Contrary to a common belief that higher economic status correlates positively with health related quality of life, our findings showed that being of high economic status reduced the overall perceived health score as measured by EQ VAS and PedsQL Generic. It might be wise to explain these findings from the perspectives of vulnerability paradox. Previous research has identified that lower vulnerability at the country level is accompanied by a higher prevalence in a variety of mental health problems in national population [43]. More affluent countries are characterized by higher levels of individualism and a lower levels of protective social support that leads to a higher level of health problems [44]. This rationale is inline with our findings: Children with high economic status usually enroll in better schools with greater academic demands. This academic demands leads to a higher competition that might ended by higher individualism and lower social support. The latter factor is one of the leading cause of stress in young people that has an impact on the mental health and well-being of children [45, 46]. This reasoning is supported by our findings, where self-reported stress had the highest impact on children’s HRQoL compared to other health complaints. One should note that the generalizability of our finding might be limited since economic status and school selection was not part of the study’s quota sampling. Thus, the economic status and participated school were not representative of the general population which may lead to a biased selection. 97% (97.8%) of participants with high economic status lived in Java and urban areas.

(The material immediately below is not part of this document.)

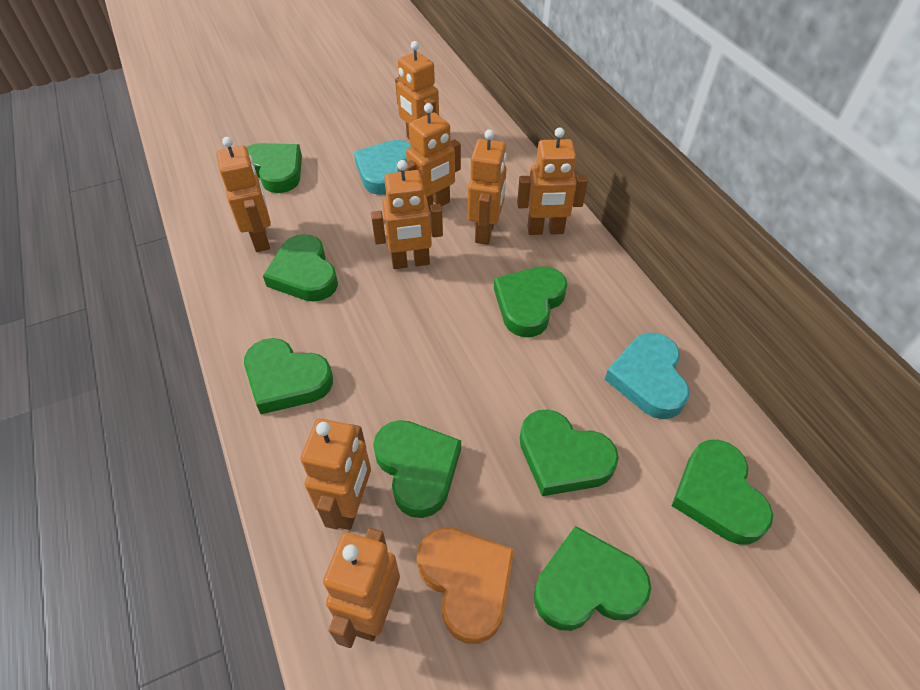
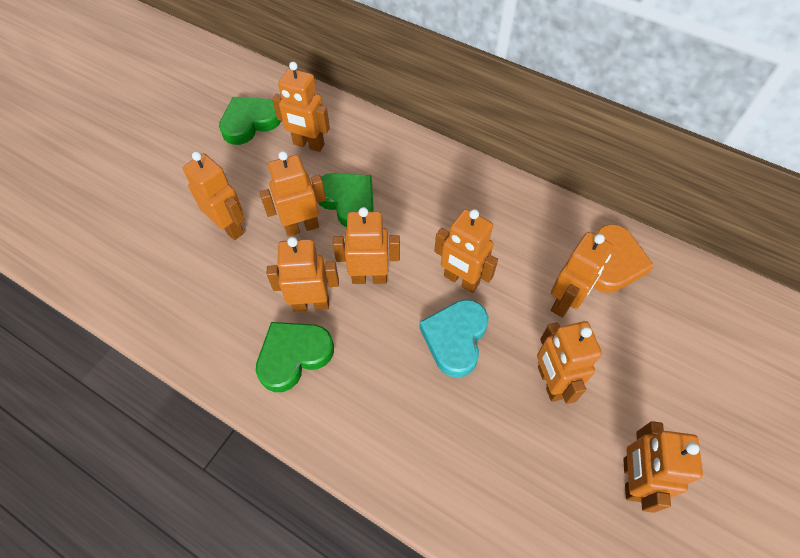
green heart: 8 -> 3
orange robot: 8 -> 9
turquoise heart: 2 -> 1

Our study analyzed the differences in HRQoL scores between children who reported health complaints and children who did not. The findings showed that reported health complaints contributed negatively to childrens’ HRQoL as measured by EQ-5D-Y-3 L values, EQ VAS, and PedsQL Generic Scores. Stress had the largest impact in reducing the HRQoL scores as measured by these 3 same indicators. This finding reflects the importance of mental health to childrens’ health and well-being. It might be of interest to incorporate the other potential covariates of HRQoL like physical activity and parents’ status in future studies, to provide a more detail study of the possible influences on quality of life.

Conclusion

In this article we present population norms for Indonesia for three generic HRQoL questionnaires, the EQ-5D-Y (both versions) and PedsQL Generic Core Scale for the first-time. Age, female, and economic status were related negatively to children’s HRQoL. Contrary to common belief, children with high economic status had lower HRQoL scores compared to others. Health complaints played a role in reducing HRQoL scores among children, with stress as the most significant influencing factor. Despite the relatively modest sample size, we believe our study results to be sufficiently representative in estimating population norms validly according to sex, age, and residence for Indonesia at a national level. These results provide a sufficient basis for health research and decision-making with respect to young participants.